_What the task asks_:
Within the data below, count the lines that include the word "yellowen". Provide the number and nothing further.

BEGIN Working data

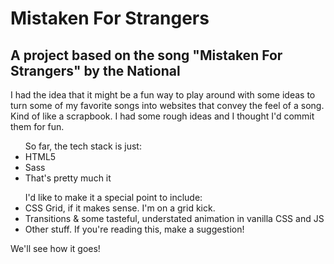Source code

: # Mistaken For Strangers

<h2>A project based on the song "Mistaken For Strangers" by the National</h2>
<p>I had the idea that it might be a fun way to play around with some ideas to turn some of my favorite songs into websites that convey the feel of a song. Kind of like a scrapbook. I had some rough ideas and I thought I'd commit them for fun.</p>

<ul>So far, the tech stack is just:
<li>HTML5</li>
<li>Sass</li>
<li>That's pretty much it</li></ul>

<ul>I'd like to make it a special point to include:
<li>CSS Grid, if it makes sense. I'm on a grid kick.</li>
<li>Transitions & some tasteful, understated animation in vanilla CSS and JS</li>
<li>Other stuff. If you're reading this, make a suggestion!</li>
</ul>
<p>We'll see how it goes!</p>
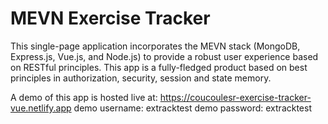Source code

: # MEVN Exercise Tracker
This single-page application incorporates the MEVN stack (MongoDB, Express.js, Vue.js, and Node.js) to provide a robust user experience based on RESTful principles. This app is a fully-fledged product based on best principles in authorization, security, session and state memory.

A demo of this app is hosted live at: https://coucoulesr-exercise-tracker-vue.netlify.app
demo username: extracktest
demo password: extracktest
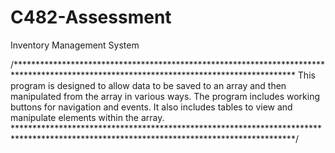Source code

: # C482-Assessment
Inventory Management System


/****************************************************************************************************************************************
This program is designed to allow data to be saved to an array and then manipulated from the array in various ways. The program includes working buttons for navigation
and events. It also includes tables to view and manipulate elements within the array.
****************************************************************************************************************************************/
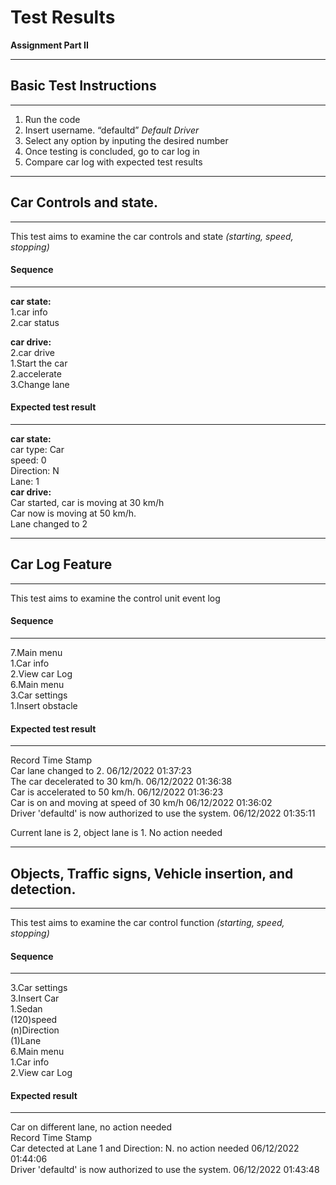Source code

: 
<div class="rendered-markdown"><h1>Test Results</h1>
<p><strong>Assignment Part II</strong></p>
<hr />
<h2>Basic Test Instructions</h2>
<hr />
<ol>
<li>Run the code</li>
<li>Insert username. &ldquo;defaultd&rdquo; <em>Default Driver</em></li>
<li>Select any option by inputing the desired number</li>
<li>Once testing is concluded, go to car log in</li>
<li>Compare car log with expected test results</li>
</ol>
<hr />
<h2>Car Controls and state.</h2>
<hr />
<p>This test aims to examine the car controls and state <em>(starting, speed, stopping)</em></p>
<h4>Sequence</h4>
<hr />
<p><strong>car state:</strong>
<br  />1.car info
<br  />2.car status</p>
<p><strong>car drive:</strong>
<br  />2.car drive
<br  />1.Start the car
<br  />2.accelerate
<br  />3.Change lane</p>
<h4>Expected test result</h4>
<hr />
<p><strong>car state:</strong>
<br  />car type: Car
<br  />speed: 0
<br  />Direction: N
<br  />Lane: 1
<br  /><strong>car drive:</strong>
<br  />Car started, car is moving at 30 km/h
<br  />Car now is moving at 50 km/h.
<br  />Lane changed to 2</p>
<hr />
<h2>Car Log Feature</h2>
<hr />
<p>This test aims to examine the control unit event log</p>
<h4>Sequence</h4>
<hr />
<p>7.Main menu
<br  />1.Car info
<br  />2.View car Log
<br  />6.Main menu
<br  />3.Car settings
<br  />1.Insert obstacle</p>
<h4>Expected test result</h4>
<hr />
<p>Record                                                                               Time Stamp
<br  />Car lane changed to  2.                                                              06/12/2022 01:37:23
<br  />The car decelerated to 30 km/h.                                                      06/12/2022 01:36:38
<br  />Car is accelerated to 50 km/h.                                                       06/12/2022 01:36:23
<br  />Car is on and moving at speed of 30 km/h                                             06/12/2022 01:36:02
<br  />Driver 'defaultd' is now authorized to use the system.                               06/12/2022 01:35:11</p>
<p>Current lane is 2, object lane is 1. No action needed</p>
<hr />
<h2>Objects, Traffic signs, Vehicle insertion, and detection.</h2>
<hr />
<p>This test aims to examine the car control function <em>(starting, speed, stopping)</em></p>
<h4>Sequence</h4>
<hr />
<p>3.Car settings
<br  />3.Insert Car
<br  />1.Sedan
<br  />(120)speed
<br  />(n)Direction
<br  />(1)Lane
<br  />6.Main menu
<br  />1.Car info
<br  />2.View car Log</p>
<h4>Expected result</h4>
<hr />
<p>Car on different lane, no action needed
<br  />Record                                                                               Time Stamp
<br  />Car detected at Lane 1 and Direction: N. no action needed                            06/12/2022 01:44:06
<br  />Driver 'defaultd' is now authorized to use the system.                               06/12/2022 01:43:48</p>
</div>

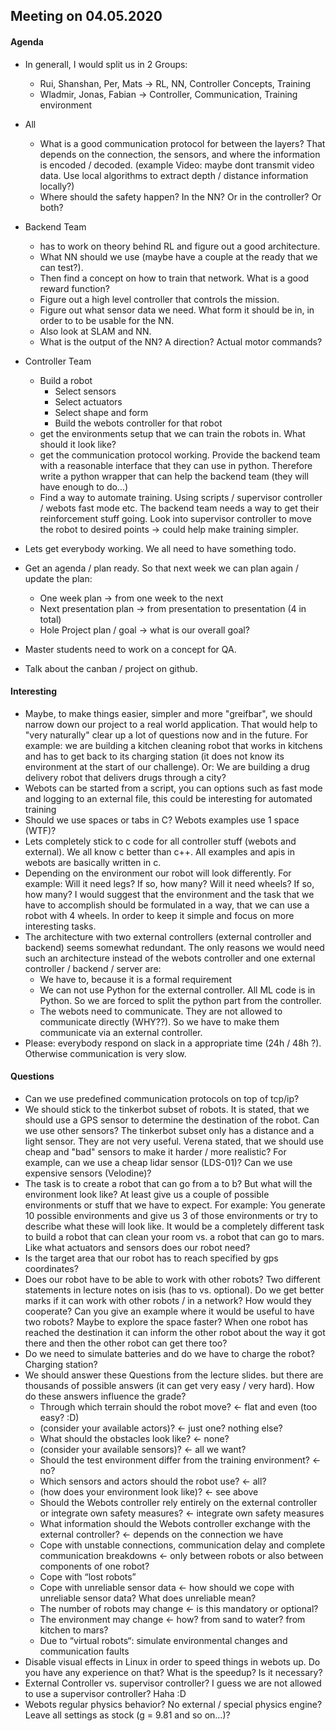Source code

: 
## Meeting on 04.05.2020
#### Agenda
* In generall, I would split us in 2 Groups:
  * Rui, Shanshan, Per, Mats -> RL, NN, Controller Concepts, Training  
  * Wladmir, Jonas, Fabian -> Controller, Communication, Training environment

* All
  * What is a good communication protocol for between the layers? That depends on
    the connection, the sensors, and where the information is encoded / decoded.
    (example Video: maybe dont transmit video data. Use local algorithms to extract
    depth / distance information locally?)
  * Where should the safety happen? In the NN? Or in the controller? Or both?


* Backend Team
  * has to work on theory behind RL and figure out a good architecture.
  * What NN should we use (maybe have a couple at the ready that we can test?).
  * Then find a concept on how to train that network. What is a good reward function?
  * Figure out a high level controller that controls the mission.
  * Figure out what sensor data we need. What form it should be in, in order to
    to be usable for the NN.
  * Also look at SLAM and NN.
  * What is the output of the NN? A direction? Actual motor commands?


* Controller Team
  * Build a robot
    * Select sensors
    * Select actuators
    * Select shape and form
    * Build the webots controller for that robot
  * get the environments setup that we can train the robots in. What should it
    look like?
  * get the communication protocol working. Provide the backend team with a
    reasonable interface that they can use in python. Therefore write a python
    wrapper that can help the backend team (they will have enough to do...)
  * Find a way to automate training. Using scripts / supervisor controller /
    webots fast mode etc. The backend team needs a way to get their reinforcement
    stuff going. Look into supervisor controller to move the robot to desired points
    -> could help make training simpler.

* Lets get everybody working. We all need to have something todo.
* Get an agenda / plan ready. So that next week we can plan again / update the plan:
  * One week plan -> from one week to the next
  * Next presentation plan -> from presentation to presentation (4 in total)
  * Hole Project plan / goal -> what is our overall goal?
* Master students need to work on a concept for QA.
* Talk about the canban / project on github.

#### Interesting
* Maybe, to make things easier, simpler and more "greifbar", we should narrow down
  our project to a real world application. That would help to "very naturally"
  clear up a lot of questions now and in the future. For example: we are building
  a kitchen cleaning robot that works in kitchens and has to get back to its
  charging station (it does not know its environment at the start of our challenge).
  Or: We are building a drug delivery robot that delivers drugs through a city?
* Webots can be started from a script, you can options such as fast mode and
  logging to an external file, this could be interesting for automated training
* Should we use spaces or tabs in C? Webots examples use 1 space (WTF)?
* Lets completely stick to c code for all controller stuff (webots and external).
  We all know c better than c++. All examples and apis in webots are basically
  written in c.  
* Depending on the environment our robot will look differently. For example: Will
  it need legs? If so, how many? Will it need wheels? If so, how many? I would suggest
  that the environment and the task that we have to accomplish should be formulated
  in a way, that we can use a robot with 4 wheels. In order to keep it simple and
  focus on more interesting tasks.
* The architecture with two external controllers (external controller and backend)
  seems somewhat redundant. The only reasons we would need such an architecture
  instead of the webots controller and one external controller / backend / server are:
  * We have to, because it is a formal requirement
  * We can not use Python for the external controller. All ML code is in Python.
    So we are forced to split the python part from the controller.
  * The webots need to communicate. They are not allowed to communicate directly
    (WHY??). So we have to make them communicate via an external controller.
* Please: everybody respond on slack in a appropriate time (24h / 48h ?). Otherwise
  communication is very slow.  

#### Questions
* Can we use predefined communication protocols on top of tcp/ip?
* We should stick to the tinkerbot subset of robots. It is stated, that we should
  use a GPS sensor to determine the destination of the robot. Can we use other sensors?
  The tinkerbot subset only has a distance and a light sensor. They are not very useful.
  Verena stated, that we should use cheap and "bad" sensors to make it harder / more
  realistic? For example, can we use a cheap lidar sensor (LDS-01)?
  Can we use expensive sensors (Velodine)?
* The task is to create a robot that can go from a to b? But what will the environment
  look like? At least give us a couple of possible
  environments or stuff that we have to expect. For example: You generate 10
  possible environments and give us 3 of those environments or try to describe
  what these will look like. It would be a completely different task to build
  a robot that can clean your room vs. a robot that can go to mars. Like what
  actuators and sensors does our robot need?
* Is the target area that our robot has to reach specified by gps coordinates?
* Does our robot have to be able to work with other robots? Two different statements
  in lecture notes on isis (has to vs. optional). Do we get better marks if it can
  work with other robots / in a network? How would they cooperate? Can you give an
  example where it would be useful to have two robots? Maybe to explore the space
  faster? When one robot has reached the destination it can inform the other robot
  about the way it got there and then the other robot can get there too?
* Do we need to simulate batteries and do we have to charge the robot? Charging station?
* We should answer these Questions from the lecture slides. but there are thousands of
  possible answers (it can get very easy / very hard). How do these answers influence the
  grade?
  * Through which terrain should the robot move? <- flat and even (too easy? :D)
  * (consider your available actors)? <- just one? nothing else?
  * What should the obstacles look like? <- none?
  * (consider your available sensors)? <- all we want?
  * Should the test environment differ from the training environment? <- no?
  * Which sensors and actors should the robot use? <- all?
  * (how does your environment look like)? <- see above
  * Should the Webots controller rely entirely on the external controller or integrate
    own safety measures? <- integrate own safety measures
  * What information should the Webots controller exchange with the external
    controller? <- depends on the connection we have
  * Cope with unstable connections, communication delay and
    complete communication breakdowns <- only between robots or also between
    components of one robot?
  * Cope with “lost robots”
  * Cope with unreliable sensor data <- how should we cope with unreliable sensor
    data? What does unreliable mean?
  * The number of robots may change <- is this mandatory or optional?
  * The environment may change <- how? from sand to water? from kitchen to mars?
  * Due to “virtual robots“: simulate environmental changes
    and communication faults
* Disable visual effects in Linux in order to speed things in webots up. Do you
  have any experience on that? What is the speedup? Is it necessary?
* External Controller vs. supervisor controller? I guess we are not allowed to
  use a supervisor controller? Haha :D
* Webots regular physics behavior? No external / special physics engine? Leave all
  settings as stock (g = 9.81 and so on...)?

END Working data
BEGIN Working data

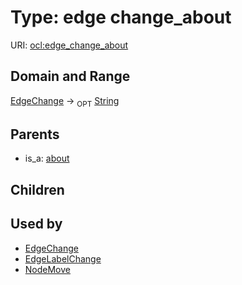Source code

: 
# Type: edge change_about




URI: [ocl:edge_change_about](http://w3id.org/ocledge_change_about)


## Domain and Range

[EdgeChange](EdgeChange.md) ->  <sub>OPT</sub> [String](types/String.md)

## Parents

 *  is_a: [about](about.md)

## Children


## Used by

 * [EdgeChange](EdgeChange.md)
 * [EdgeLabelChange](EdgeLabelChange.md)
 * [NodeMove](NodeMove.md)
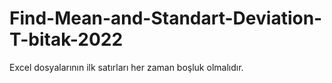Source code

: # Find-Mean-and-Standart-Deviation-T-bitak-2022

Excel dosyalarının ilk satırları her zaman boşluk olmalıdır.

END Working data
BEGIN Working data

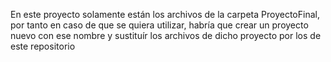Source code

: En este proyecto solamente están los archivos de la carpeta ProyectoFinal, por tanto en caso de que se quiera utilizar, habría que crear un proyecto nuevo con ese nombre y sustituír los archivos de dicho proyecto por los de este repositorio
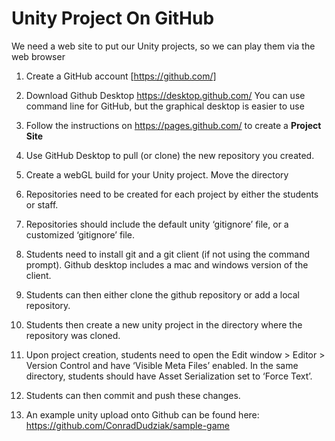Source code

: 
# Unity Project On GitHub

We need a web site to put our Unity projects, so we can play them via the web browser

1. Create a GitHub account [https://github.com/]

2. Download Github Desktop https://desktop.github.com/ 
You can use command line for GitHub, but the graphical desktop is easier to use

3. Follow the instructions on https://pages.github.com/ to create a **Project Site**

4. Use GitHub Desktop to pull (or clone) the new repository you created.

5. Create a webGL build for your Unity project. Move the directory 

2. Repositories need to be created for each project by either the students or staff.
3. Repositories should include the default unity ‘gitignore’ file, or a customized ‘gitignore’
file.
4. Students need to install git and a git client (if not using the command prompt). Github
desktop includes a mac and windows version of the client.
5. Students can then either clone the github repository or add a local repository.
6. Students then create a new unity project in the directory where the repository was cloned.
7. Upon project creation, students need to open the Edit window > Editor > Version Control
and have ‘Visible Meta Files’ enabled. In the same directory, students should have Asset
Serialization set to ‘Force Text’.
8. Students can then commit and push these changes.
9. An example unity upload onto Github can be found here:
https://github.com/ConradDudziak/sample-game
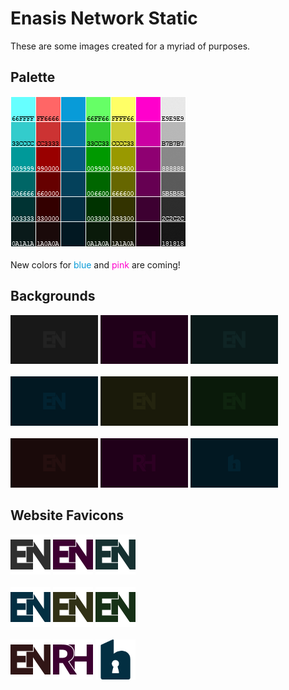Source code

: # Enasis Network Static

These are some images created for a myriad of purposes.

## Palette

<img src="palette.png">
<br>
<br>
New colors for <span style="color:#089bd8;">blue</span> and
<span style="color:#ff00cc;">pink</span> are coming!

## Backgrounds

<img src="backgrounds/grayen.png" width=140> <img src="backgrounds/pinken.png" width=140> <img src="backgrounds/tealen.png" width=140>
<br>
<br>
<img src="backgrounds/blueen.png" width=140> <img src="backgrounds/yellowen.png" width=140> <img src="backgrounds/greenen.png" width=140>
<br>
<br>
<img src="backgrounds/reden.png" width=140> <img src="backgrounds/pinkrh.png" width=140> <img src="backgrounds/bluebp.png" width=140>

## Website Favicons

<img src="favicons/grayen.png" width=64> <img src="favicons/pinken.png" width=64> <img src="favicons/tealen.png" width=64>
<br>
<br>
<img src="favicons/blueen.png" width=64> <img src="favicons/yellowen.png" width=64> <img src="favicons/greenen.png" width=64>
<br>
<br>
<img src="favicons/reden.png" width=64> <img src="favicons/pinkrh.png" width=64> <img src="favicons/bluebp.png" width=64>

END Working data

_Answer box_:
2